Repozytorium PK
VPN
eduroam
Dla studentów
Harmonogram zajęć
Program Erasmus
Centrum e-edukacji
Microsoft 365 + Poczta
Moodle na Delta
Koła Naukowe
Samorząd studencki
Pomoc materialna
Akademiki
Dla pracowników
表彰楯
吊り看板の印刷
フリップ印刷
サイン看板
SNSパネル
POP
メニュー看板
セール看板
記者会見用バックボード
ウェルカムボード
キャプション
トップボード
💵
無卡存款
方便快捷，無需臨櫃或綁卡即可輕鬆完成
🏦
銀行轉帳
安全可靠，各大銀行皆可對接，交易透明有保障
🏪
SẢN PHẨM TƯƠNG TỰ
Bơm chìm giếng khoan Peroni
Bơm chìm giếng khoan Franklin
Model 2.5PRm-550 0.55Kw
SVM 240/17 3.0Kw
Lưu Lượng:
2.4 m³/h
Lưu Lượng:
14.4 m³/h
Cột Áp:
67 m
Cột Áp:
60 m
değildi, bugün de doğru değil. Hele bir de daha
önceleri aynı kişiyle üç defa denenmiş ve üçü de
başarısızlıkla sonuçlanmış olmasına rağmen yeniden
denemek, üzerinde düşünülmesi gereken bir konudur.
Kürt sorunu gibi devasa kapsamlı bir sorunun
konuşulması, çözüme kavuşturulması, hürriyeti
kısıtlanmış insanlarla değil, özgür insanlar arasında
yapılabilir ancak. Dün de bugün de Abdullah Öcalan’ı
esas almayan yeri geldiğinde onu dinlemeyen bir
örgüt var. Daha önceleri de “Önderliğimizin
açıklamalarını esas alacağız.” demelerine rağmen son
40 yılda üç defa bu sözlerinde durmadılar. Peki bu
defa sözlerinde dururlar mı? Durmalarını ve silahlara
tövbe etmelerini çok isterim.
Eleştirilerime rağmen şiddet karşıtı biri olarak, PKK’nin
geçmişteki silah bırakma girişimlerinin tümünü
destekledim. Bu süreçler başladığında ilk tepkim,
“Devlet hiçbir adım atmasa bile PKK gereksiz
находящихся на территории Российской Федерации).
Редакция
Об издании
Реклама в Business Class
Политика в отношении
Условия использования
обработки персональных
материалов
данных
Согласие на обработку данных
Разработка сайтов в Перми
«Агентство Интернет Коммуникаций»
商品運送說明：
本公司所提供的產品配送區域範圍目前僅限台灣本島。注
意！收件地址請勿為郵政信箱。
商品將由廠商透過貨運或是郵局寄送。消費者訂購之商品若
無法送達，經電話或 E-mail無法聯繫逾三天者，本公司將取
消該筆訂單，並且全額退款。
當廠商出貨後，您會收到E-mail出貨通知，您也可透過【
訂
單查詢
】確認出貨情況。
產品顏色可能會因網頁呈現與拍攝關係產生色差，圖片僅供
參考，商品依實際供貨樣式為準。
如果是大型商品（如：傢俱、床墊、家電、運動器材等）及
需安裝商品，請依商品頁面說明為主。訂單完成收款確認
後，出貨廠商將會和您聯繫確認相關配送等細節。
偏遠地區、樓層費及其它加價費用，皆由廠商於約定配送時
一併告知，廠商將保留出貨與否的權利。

---

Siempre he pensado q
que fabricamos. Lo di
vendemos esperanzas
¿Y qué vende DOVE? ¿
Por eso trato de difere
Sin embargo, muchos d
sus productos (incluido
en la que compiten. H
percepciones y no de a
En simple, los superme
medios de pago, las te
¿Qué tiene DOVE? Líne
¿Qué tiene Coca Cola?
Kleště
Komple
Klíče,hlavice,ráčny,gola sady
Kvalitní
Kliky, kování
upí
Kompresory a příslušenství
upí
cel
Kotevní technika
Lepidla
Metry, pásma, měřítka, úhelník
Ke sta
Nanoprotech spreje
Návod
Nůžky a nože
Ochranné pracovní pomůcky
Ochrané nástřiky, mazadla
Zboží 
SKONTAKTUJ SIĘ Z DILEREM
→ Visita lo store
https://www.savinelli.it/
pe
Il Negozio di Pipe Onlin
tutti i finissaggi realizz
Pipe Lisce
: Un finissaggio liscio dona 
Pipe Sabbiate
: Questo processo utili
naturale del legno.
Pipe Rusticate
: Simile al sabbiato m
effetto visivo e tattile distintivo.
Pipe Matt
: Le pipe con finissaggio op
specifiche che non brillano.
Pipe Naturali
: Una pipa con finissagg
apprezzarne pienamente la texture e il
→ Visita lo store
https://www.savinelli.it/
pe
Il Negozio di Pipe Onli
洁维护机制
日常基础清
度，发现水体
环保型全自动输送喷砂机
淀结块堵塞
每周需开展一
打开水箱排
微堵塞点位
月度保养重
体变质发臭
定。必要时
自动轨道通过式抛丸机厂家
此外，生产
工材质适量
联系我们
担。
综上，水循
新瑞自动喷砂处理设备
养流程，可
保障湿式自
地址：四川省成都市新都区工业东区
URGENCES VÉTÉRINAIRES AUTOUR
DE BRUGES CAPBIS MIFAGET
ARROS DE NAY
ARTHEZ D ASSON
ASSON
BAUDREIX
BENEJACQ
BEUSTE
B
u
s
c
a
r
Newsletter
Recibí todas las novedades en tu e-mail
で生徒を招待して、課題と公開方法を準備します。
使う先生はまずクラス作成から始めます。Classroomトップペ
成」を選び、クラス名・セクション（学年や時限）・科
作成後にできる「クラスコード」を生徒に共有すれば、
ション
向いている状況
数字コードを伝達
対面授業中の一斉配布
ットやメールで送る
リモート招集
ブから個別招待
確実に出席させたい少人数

### Task item:
A complete answer gives every line of the data that includes "önceleri".

### Answer to this task:
önceleri aynı kişiyle üç defa denenmiş ve üçü de
örgüt var. Daha önceleri de “Önderliğimizin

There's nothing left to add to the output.